Understanding Big O Notation: Drop Constants

Written by: Eth

Date: 2024-10-13

This is post#2 of my note series as I study data structures and algorithms.

Introduction to Big O Notation

Recapping from my last post, big O notation describes the time complexity of an algorithm, providing a relative measure of the number of operations a program takes to complete a task. Essentially, it's a way to assess the "worst-case efficiency" of code.
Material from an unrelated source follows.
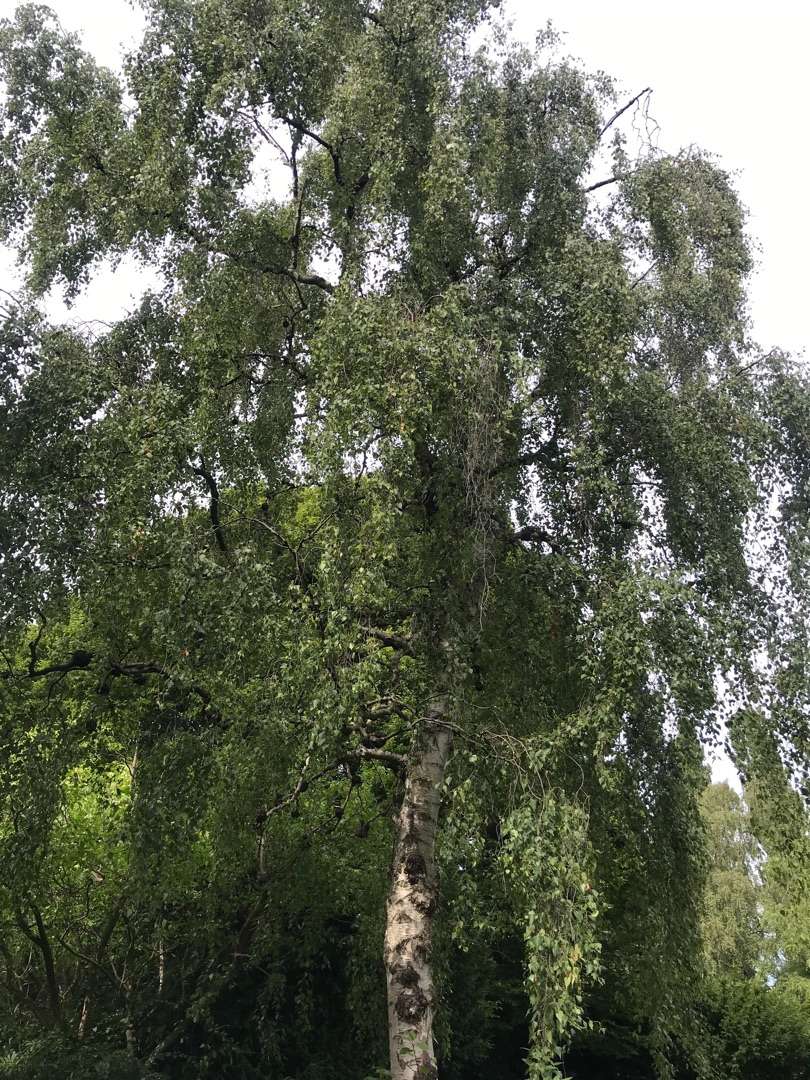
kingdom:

Simplifying Time Complexity: Big O Notation

To better understand time complexity, we use certain rules to simplify it, often referred to as "Big O notation." One of the most fundamental rules is the drop constant rule. Let's dive into this concept with an example.

The Drop Constant Rule

Consider a simple example from a previous post, where a for loop iterates over n items to find a specific value. The Big O notation for this algorithm is O(n) because the loop runs n times. If the target value is at the last index of the array, the loop needs to run n times, which reinforces the idea that Big O represents the worst-case scenario.

Example: A Single Loop

Here's a basic function that logs each value from 0 to n-1:

function logItems(n) {
  for (let i = 0; i < n; i++) {
    console.log(i);
  }
  for (let j = 0; j < n; j++) {
    console.log(j);
  }
}

If we call logItems(3), the output will be:

0
1
2

This function runs n times, and as n increases, the number of operations increases linearly. Therefore, the time complexity is O(n).

Two Loops and the Drop Constant Rule

Now, let's explore how the drop constant rule applies when we add another loop to the function.

Example: Two Loops in the Same Function

function logItems(n) {
  for (let i = 0; i < n; i++) {
    console.log(i);
  }
  for (let j = 0; j < n; j++) {
    console.log(j);
  }
}

When we call logItems(3), the function will operate as follows:

  • The first loop runs and logs:
0
1
2
  • After the first loop finishes, the second loop runs and logs:
0
1
2

The full output will be:

0
1
2
0
1
2

Each loop runs n times, so the total number of operations is O(n + n), which simplifies to O(2n). However, the drop constant rule tells us to ignore constants in Big O notation, so we simplify it further to O(n). This means that even though the second program runs twice as long, the time complexity still scales linearly with the size of n.

Big O: Efficiency, Not Speed

It's important to clarify that Big O notation doesn't measure the actual speed of a program. Instead, it gives us a way to compare the efficiency of algorithms, providing a clear and concise mathematical relationship between the independent variable n and the number of operations, represented by O.

The best way to learn something is to teach it. Thanks for stopping by! See you again soon.